10 responses to “Reviews in a Minute: Late Summer Books

  1. I was laughing while reading Worst Nightmares until I was crying. It was a slow trickle of tears until I read THAT sentence. Lots of emotions with this one, and you selected a quote that I had also highlighted, because it is so true.

  2. Okay so I literally JUST FINISHED READING OUR CHEMICAL HEARTS!! I’m so so excited for the author’s new book!! NEED. 😍😍 I should actually go see if I can request it from the publishers because I think Netgalley denied me (rude) haha. Aaanayway.

    Sadness the book you really were looking forward to flopped.😭 Books are so rude when they do that. And I also really struggle with books where not much happens. I need PLOT and DIRECTION. I read a book recently where all they did for the first 130 freaking pages was go on instagram and go to work. MAKE SOMETHING HAPPEN OR I’LL FALL ASLEEP. (Although tbh I have insomnia, so maybe that’d be a handy helpful thing?) 😜

    Loved the reviews!!

  3. I liked Dress Codes and loved the play on faith and individuality. I agree her father was so hard to read about. I loved all her friends too. I agree that maybe a little more could have happened and sometimes it felt like something was just missing a bit. I wanted more out of the ending. A Semi-Definitive List of Worst Nightmares is one I need to check out. Great reviews!

  4. That’s really disappointing about Even the Darkest Stars, but I’ve heard mixed things about. Plus, I’m also not a fan of bird people, I’m not sure why. It just doesn’t sound appealing? I don’t mind if characters can transform into other animals… but bird people… I don’t know lol

    I really want to read A Semi-Definitive List of Worse Nightmares! It’s been sitting on my shelf fo r a little while, I should probably push it up my TBR ^_^

    Great post,
    ~Brittany @ Brittany’s Book Rambles

  5. I had to laugh as soon as I saw bird people mentioned. LOL
    I’m definitely interested in Dress Codes for Small Towns. I just want to meet Billie and all her friends in a big way.
    I’m seeing pretty good things about A Semi-Definitive List but I was so completely underwhelmed by Our Chemical Hearts that I’m passing on this one.

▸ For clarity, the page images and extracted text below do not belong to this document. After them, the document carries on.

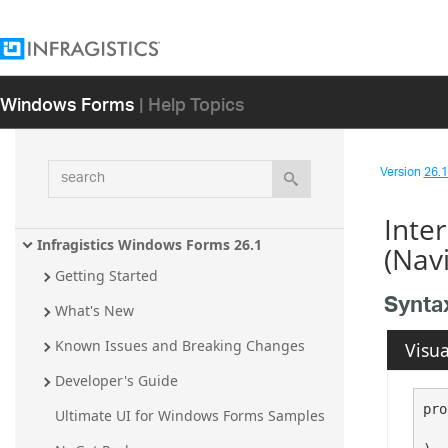
Windows Forms
| Help Topics
search
Version
26.1 
Inte
Infragistics Windows Forms 26.1
(Nav
Getting Started
Synta
What's New
Known Issues and Breaking Changes
Visua
Developer's Guide
pro
Ultimate UI for Windows Forms Samples
   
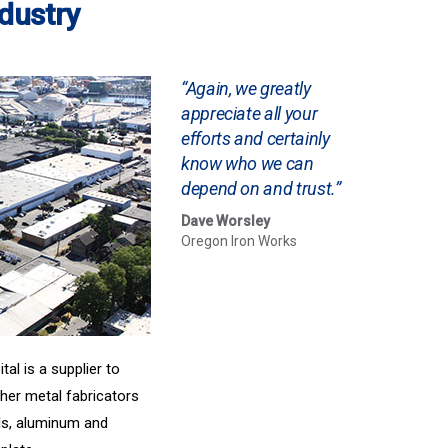
ndustry
“Again, we greatly
appreciate all your
efforts and certainly
know who we can
depend on and trust.”
Dave Worsley
Oregon Iron Works
al is a supplier to
her metal fabricators
als, aluminum and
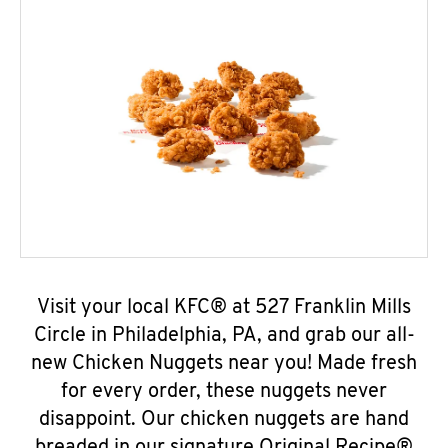
Visit your local KFC® at 527 Franklin Mills
Circle in Philadelphia, PA, and grab our all-
new Chicken Nuggets near you! Made fresh
for every order, these nuggets never
disappoint. Our chicken nuggets are hand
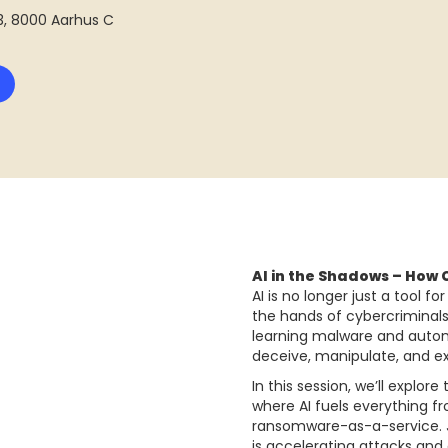
13, 8000 Aarhus C
AI in the Shadows – How 
AI is no longer just a tool 
the hands of cybercriminal
learning malware and autom
deceive, manipulate, and ex
In this session, we’ll explo
where AI fuels everything f
ransomware-as-a-service. Ju
is accelerating attacks and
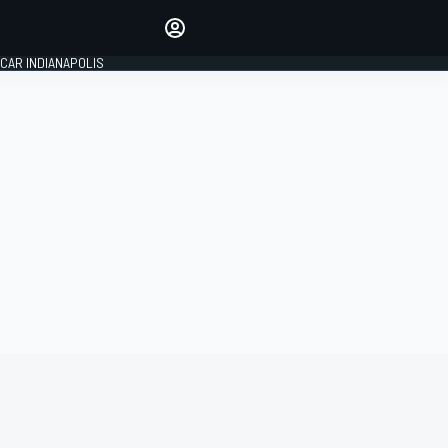
Make your voice heard with
article commenting.
CAR INDIANAPOLIS
SIGN IN
EDITION
GLOBAL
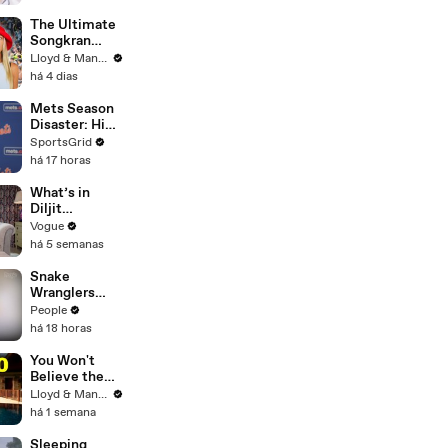
The Ultimate
Songkran
Guide: How to
Lloyd & Mandy
Survive
há 4 dias
Thailand's
Water
Mets Season
Festival
Disaster: High
Payroll,
SportsGrid
Massive
há 17 horas
Trades
What’s in
Diljit
Dosanjh’s
Vogue
Bag? Fan-
há 5 semanas
Gifted
Jewelry, a Flip
Snake
Phone, and a
Wranglers
Milk Frother
Need to Call
People
in
há 18 horas
Reinforcemen
ts to Remove
You Won't
Mammoth 15-
Believe the
Foot Python
Price of
Lloyd & Mandy
from Home’s
Houses in
há 1 semana
Garden
Thailand
Sleeping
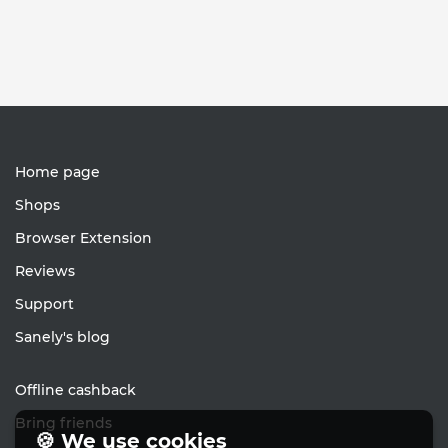
Home page
Shops
Browser Extension
Reviews
Support
Sanely's blog
Offline cashback
Bring friends
🍪 We use cookies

  6. Dress Codes for Small Towns is one I just saw the other day and it’s nice that it handles religion so well, plus the positive family rep too. Even the Darkest stars gets points for that beautiful cover, but bird peoples? Hmmm I says…

    A semi- Definitive List actually sounds pretty dang good and one I might want to get. And can I just say I get the grandma vs grandma thing? This must be at least somewhat common?

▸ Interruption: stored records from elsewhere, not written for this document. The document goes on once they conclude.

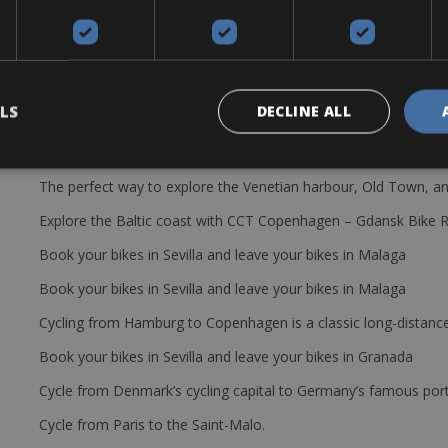
LS
DECLINE ALL
The perfect way to explore the Venetian harbour, Old Town, an
Explore the Baltic coast with CCT Copenhagen – Gdansk Bike 
Book your bikes in Sevilla and leave your bikes in Malaga
Book your bikes in Sevilla and leave your bikes in Malaga
Cycling from Hamburg to Copenhagen is a classic long-distanc
Book your bikes in Sevilla and leave your bikes in Granada
Cycle from Denmark’s cycling capital to Germany’s famous port
Cycle from Paris to the Saint-Malo.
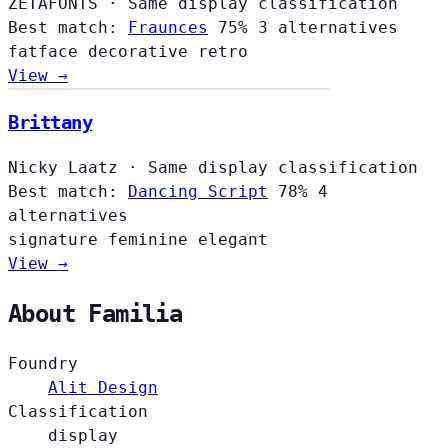
ZETAFONTS
·
Same display classification
Best match:
Fraunces
75%
3 alternatives
fatface
decorative
retro
View →
Brittany
Nicky Laatz
·
Same display classification
Best match:
Dancing Script
78%
4
alternatives
signature
feminine
elegant
View →
About Familia
Foundry
Alit Design
Classification
display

  7. Funnily enough, I’ve been looking at Krystal’s last novel lately. A lot. It sounds like a cute, fluffy read, which is just what I love. But I’ve not read anything about her latest nor have I seen it around much. Great to read/see your review, Shannon! Thanks for sharing.

  8. Well this is a mixed bag of reviews, and a couple I know I won’t read, and Dress Codes for Small Towns is one I’ve seen before and I;m not sure if it would work for me but sounds like an interesting story. A Semi Definitive List of Worst Nightmares, though, that is one I had written off as a book I wouldn’t read but reading your review it makes it sound like a brilliant read. I may have been sucked in by the cat being called Fleayonce Knowles, I don’t know, but the fact that it does look at mental health and make it relatable and interesting. I’ll have to put that on my TBR.

  9. Hmm this one sounds interesting Dress Codes for Small Towns, but I am not sure with your description of the plot not really going anywhere. That always drives me nuts when it isn’t leading up to something. Great mini reviews!